Slack Is Named Honorary Commissioner

Hurricane Middle School Student Picked

A Putnam County girl is one of 6 students, ranging in age from 9-16, who will serve as Honorary Commissioners of Agriculture for the Day during the 2017 State Fair of West Virginia, August 10th-19th. The West Virginia Department of Agriculture (WVDA) sponsored the contest with the theme “Local Food: Why It Matters.” Each student entered an essay, video or photo presentation explaining the importance of locally grown food and how it impacts the state’s economy, environment and health.

“We wanted to provide a firsthand experience for students across the state to see what careers in agriculture look like. No better way to do that than to shadow my staff and myself during one our busiest times of the year,” stresses West Virginia Commissioner of Agriculture Kent Leonhardt. “We hope these students take away a new appreciation for our food system after this experience.”

The winners will spend the day with Commissioner Leonhardt and the WVDA staff. They’ll sit in on meetings and events, take a behind-the-scenes tour of the fair and will be featured in the September issue of the Market Bulletin.

The 2017 Honorary Commissioners of Agriculture for a Day contest winners are:

  • Sophie Slack – Hurricane Middle School, Putnam County
    Thirteen-year-old Sophie loves to garden. She grows vegetables as well as flowers and aloe and loves to share her harvest with others. She attends the West Virginia University Extension Service Camp.
 
  • Maeva Robinson – Rainelle Elementary, Greenbrier County
    Maeva, 9, knows what it means to put in a hard day’s work. She spends a few days a week after school working in the Rainelle Elementary high tunnel. Her parents built her a greenhouse at home to extend the planting season. She spends her summers working at the farmers’ market. Maeva says, “Locally grown food matters because it builds the community and supports a clean environment.”

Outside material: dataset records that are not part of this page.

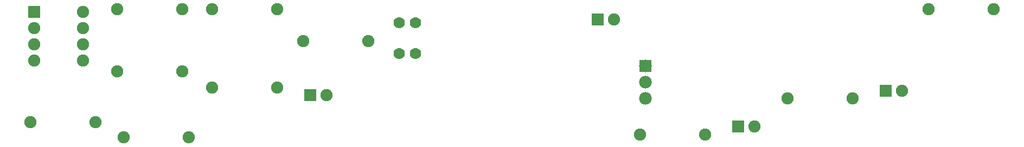
<source format=gbl>
G04 MADE WITH FRITZING*
G04 WWW.FRITZING.ORG*
G04 DOUBLE SIDED*
G04 HOLES PLATED*
G04 CONTOUR ON CENTER OF CONTOUR VECTOR*
%ASAXBY*%
%FSLAX23Y23*%
%MOIN*%
%OFA0B0*%
%SFA1.0B1.0*%
%ADD10C,0.075000*%
%ADD11C,0.070000*%
%ADD12C,0.078000*%
%ADD13R,0.075000X0.075000*%
%ADD14R,0.078000X0.078000*%
%LNCOPPER0*%
G90*
G70*
G54D10*
X160Y2051D03*
X460Y2051D03*
X160Y1951D03*
X460Y1951D03*
X160Y1851D03*
X460Y1851D03*
X160Y1751D03*
X460Y1751D03*
X669Y2068D03*
X1069Y2068D03*
X669Y1684D03*
X1069Y1684D03*
X1255Y2068D03*
X1655Y2068D03*
X1255Y1584D03*
X1655Y1584D03*
X1814Y1871D03*
X2214Y1871D03*
G54D11*
X2403Y1985D03*
X2503Y1985D03*
X2403Y1794D03*
X2503Y1794D03*
G54D10*
X1858Y1538D03*
X1958Y1538D03*
X138Y1371D03*
X538Y1371D03*
X3623Y2006D03*
X3723Y2006D03*
G54D12*
X3916Y1720D03*
X3916Y1620D03*
X3916Y1520D03*
X3916Y1720D03*
X3916Y1620D03*
X3916Y1520D03*
G54D10*
X3884Y1296D03*
X4284Y1296D03*
X4487Y1345D03*
X4587Y1345D03*
X4791Y1518D03*
X5191Y1518D03*
X5395Y1567D03*
X5495Y1567D03*
X5656Y2068D03*
X6056Y2068D03*
X711Y1278D03*
X1111Y1278D03*
G54D13*
X160Y2051D03*
X1858Y1538D03*
X3623Y2006D03*
G54D14*
X3916Y1720D03*
X3916Y1720D03*
G54D13*
X4487Y1345D03*
X5395Y1567D03*
G04 End of Copper0*
M02*
</source>
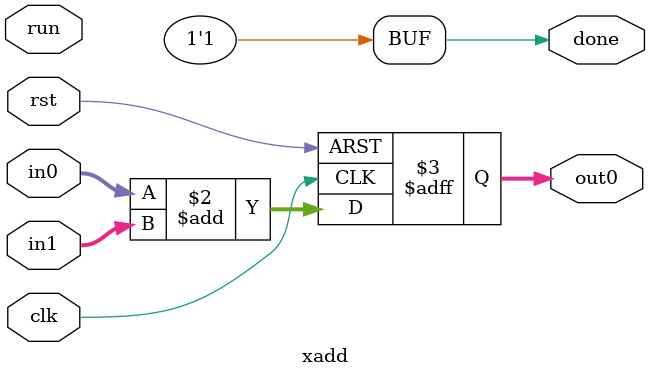
<source format=v>
`timescale 1ns / 1ps
`include "xversat.vh"

module xadd #(
         parameter DATA_W = 32
              )
    (
    //control
    input                         clk,
    input                         rst,
    
    input                         run,
    output                        done,

    //input / output data
    input [DATA_W-1:0]            in0,
    input [DATA_W-1:0]            in1,

    output reg [DATA_W-1:0]       out0
    );

assign done = 1'b1;

always @(posedge clk,posedge rst)
begin
   if(rst)
      out0 <= 0;
   else
      out0 <= in0 + in1;
end

endmodule
</source>
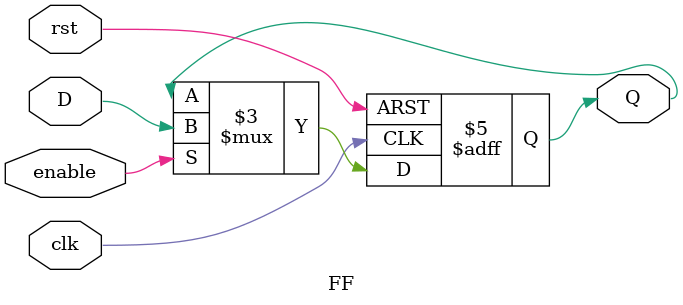
<source format=sv>
module FF #(parameter N=1)
(input logic clk,rst,enable,
input logic [N-1:0]D,
output logic [N-1:0] Q);

always_ff @(posedge clk,posedge rst)
if(rst) Q<='b0;
else 
begin
if(enable)
Q<=D;
else
Q<=Q;
end
endmodule 
</source>
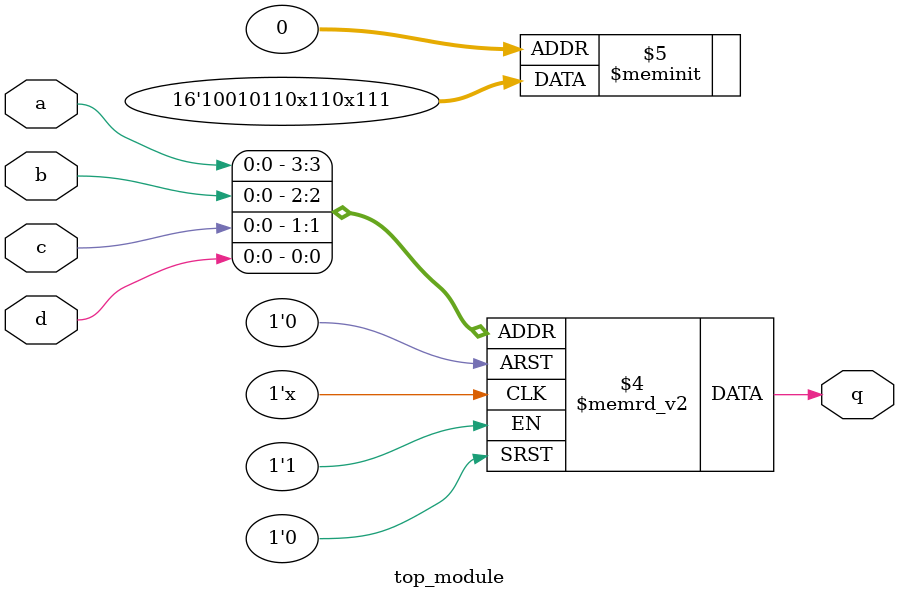
<source format=sv>
module top_module (
    input a, 
    input b, 
    input c, 
    input d,
    output reg q
);

always @* begin
    case ({a, b, c, d})
        4'b0000: q = 1;
        4'b0001: q = 1;
        4'b0010: q = 1;
        4'b1110: q = 0;
        4'b0100: q = 0;
        4'b0101: q = 1;
        4'b0110: q = 1;
        4'b1000: q = 0;
        4'b1001: q = 1;
        4'b1010: q = 1;
        4'b1011: q = 0;
        4'b1100: q = 1;
        4'b1101: q = 0;
        4'b1111: q = 1;
    endcase
end

endmodule

</source>
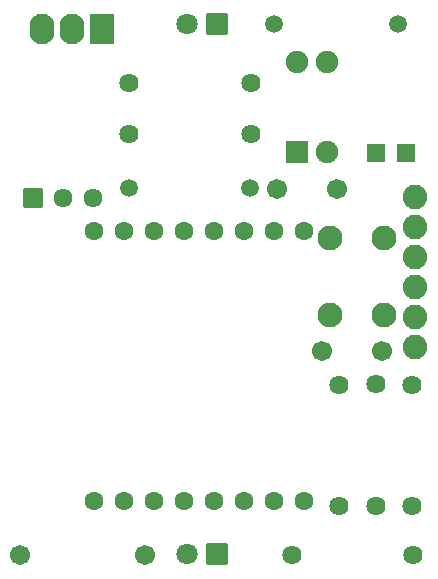
<source format=gbs>
G04 Layer: BottomSolderMaskLayer*
G04 EasyEDA v6.5.40, 2024-02-04 03:55:30*
G04 936758304a9441538e57e2a98c5da18a,153482dac41149f1974aef67bcea995d,10*
G04 Gerber Generator version 0.2*
G04 Scale: 100 percent, Rotated: No, Reflected: No *
G04 Dimensions in millimeters *
G04 leading zeros omitted , absolute positions ,4 integer and 5 decimal *
%FSLAX45Y45*%
%MOMM*%

%AMMACRO1*1,1,$1,$2,$3*1,1,$1,$4,$5*1,1,$1,0-$2,0-$3*1,1,$1,0-$4,0-$5*20,1,$1,$2,$3,$4,$5,0*20,1,$1,$4,$5,0-$2,0-$3,0*20,1,$1,0-$2,0-$3,0-$4,0-$5,0*20,1,$1,0-$4,0-$5,$2,$3,0*4,1,4,$2,$3,$4,$5,0-$2,0-$3,0-$4,0-$5,$2,$3,0*%
%ADD10C,1.7016*%
%ADD11C,2.0828*%
%ADD12C,2.1016*%
%ADD13C,1.6256*%
%ADD14C,1.8016*%
%ADD15MACRO1,0.1016X0.85X0.85X0.85X-0.85*%
%ADD16MACRO1,0.1016X0.75X-0.75X-0.75X-0.75*%
%ADD17O,2.101596X2.601595*%
%ADD18MACRO1,0.1016X1.0008X-1.2497X-1.0008X-1.2497*%
%ADD19C,1.5016*%
%ADD20C,1.6080*%
%ADD21MACRO1,0.1016X-0.754X0.754X0.754X0.754*%
%ADD22C,1.6096*%
%ADD23C,1.9016*%
%ADD24MACRO1,0.1016X0.9X-0.9X-0.9X-0.9*%

%LPD*%
D10*
G01*
X2743200Y1981200D03*
G01*
X3251200Y1981200D03*
D11*
G01*
X3530600Y2019300D03*
G01*
X3530600Y2273300D03*
G01*
X3530600Y2527300D03*
G01*
X3530600Y2781300D03*
G01*
X3530600Y3035300D03*
G01*
X3530600Y3289300D03*
D12*
G01*
X2810306Y2941193D03*
G01*
X2810306Y2291206D03*
G01*
X3260293Y2291206D03*
G01*
X3260293Y2941193D03*
D13*
G01*
X2882900Y1696110D03*
G01*
X2882900Y666089D03*
G01*
X3505200Y1696110D03*
G01*
X3505200Y666089D03*
G01*
X3194050Y1702460D03*
G01*
X3194050Y672439D03*
D10*
G01*
X2362200Y3352800D03*
G01*
X2870200Y3352800D03*
D14*
G01*
X1593850Y4749800D03*
D15*
G01*
X1847848Y4749798D03*
D14*
G01*
X1593850Y266700D03*
D15*
G01*
X1847848Y266698D03*
D16*
G01*
X3200400Y3657600D03*
G01*
X3454400Y3657600D03*
D17*
G01*
X622300Y4711700D03*
G01*
X368300Y4711700D03*
D18*
G01*
X876302Y4711697D03*
D13*
G01*
X2482189Y254000D03*
G01*
X3512210Y254000D03*
D10*
G01*
X186207Y254000D03*
G01*
X1236218Y254000D03*
D13*
G01*
X1103934Y3822700D03*
G01*
X2133955Y3822700D03*
D19*
G01*
X1108938Y3365500D03*
G01*
X2128951Y3365500D03*
D13*
G01*
X1103934Y4254500D03*
G01*
X2133955Y4254500D03*
D19*
G01*
X2332507Y4749800D03*
G01*
X3382492Y4749800D03*
D20*
G01*
X2590800Y2997200D03*
G01*
X2590800Y711200D03*
G01*
X812800Y2997200D03*
G01*
X1066800Y2997200D03*
G01*
X1320800Y2997200D03*
G01*
X1574800Y2997200D03*
G01*
X1828800Y2997200D03*
G01*
X2082800Y2997200D03*
G01*
X2336800Y2997200D03*
G01*
X812800Y711200D03*
G01*
X1066800Y711200D03*
G01*
X1320800Y711200D03*
G01*
X1574800Y711200D03*
G01*
X1828800Y711200D03*
G01*
X2082800Y711200D03*
G01*
X2336800Y711200D03*
D21*
G01*
X292100Y3276600D03*
D22*
G01*
X546100Y3276600D03*
G01*
X800100Y3276600D03*
D23*
G01*
X2781808Y3670300D03*
G01*
X2780791Y4432300D03*
G01*
X2526791Y4432300D03*
D24*
G01*
X2527805Y3670292D03*
M02*

</source>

  • Elizabeth Ours – Petersburg High School, Grant County
    Elizabeth loves animals. The 16-year-old is a member of FFA and shows livestock at the Grant County Fair. She is a past winner of the Regional Creed and Public Speaking Contests for FFA. Her Supervised Agricultural Experience (SAE) with FFA includes: pigs, strawberries, an aquaponics project and working in greenhouses.

  • Emily Yates – East Hardy High School, Hardy County
    At just 15-years-old, Emily Yates is a seasoned pro on the farm. She raises bulls, heifers, hogs, sheep and goats, which she will be selling at this year’s State Fair. Emily also grows corn, strawberries, and green beans on the farm.

  • Julianna Rexroad – Braxton County High School, Braxton County
    In 2016, 13-year-old Julianna participated in the 4-H heifer project. She showed her registered Limousin heifer at Junior Nationals. Julianna likes working with her grandpa on his 300-acre farm.
     

  • Devin Price – Weir High School, Hancock County
    Fourteen-year-old Devin has grown up on two family farms. One in Doddridge County, the other in the Eastern Panhandle. Devin’s favorite thing on the farm are tractors and has been researching them since he was little. Devin grows beans, tomatoes, and peppers in his garden. Devin says, “Local food provides good, sustainable jobs for many members of the community.”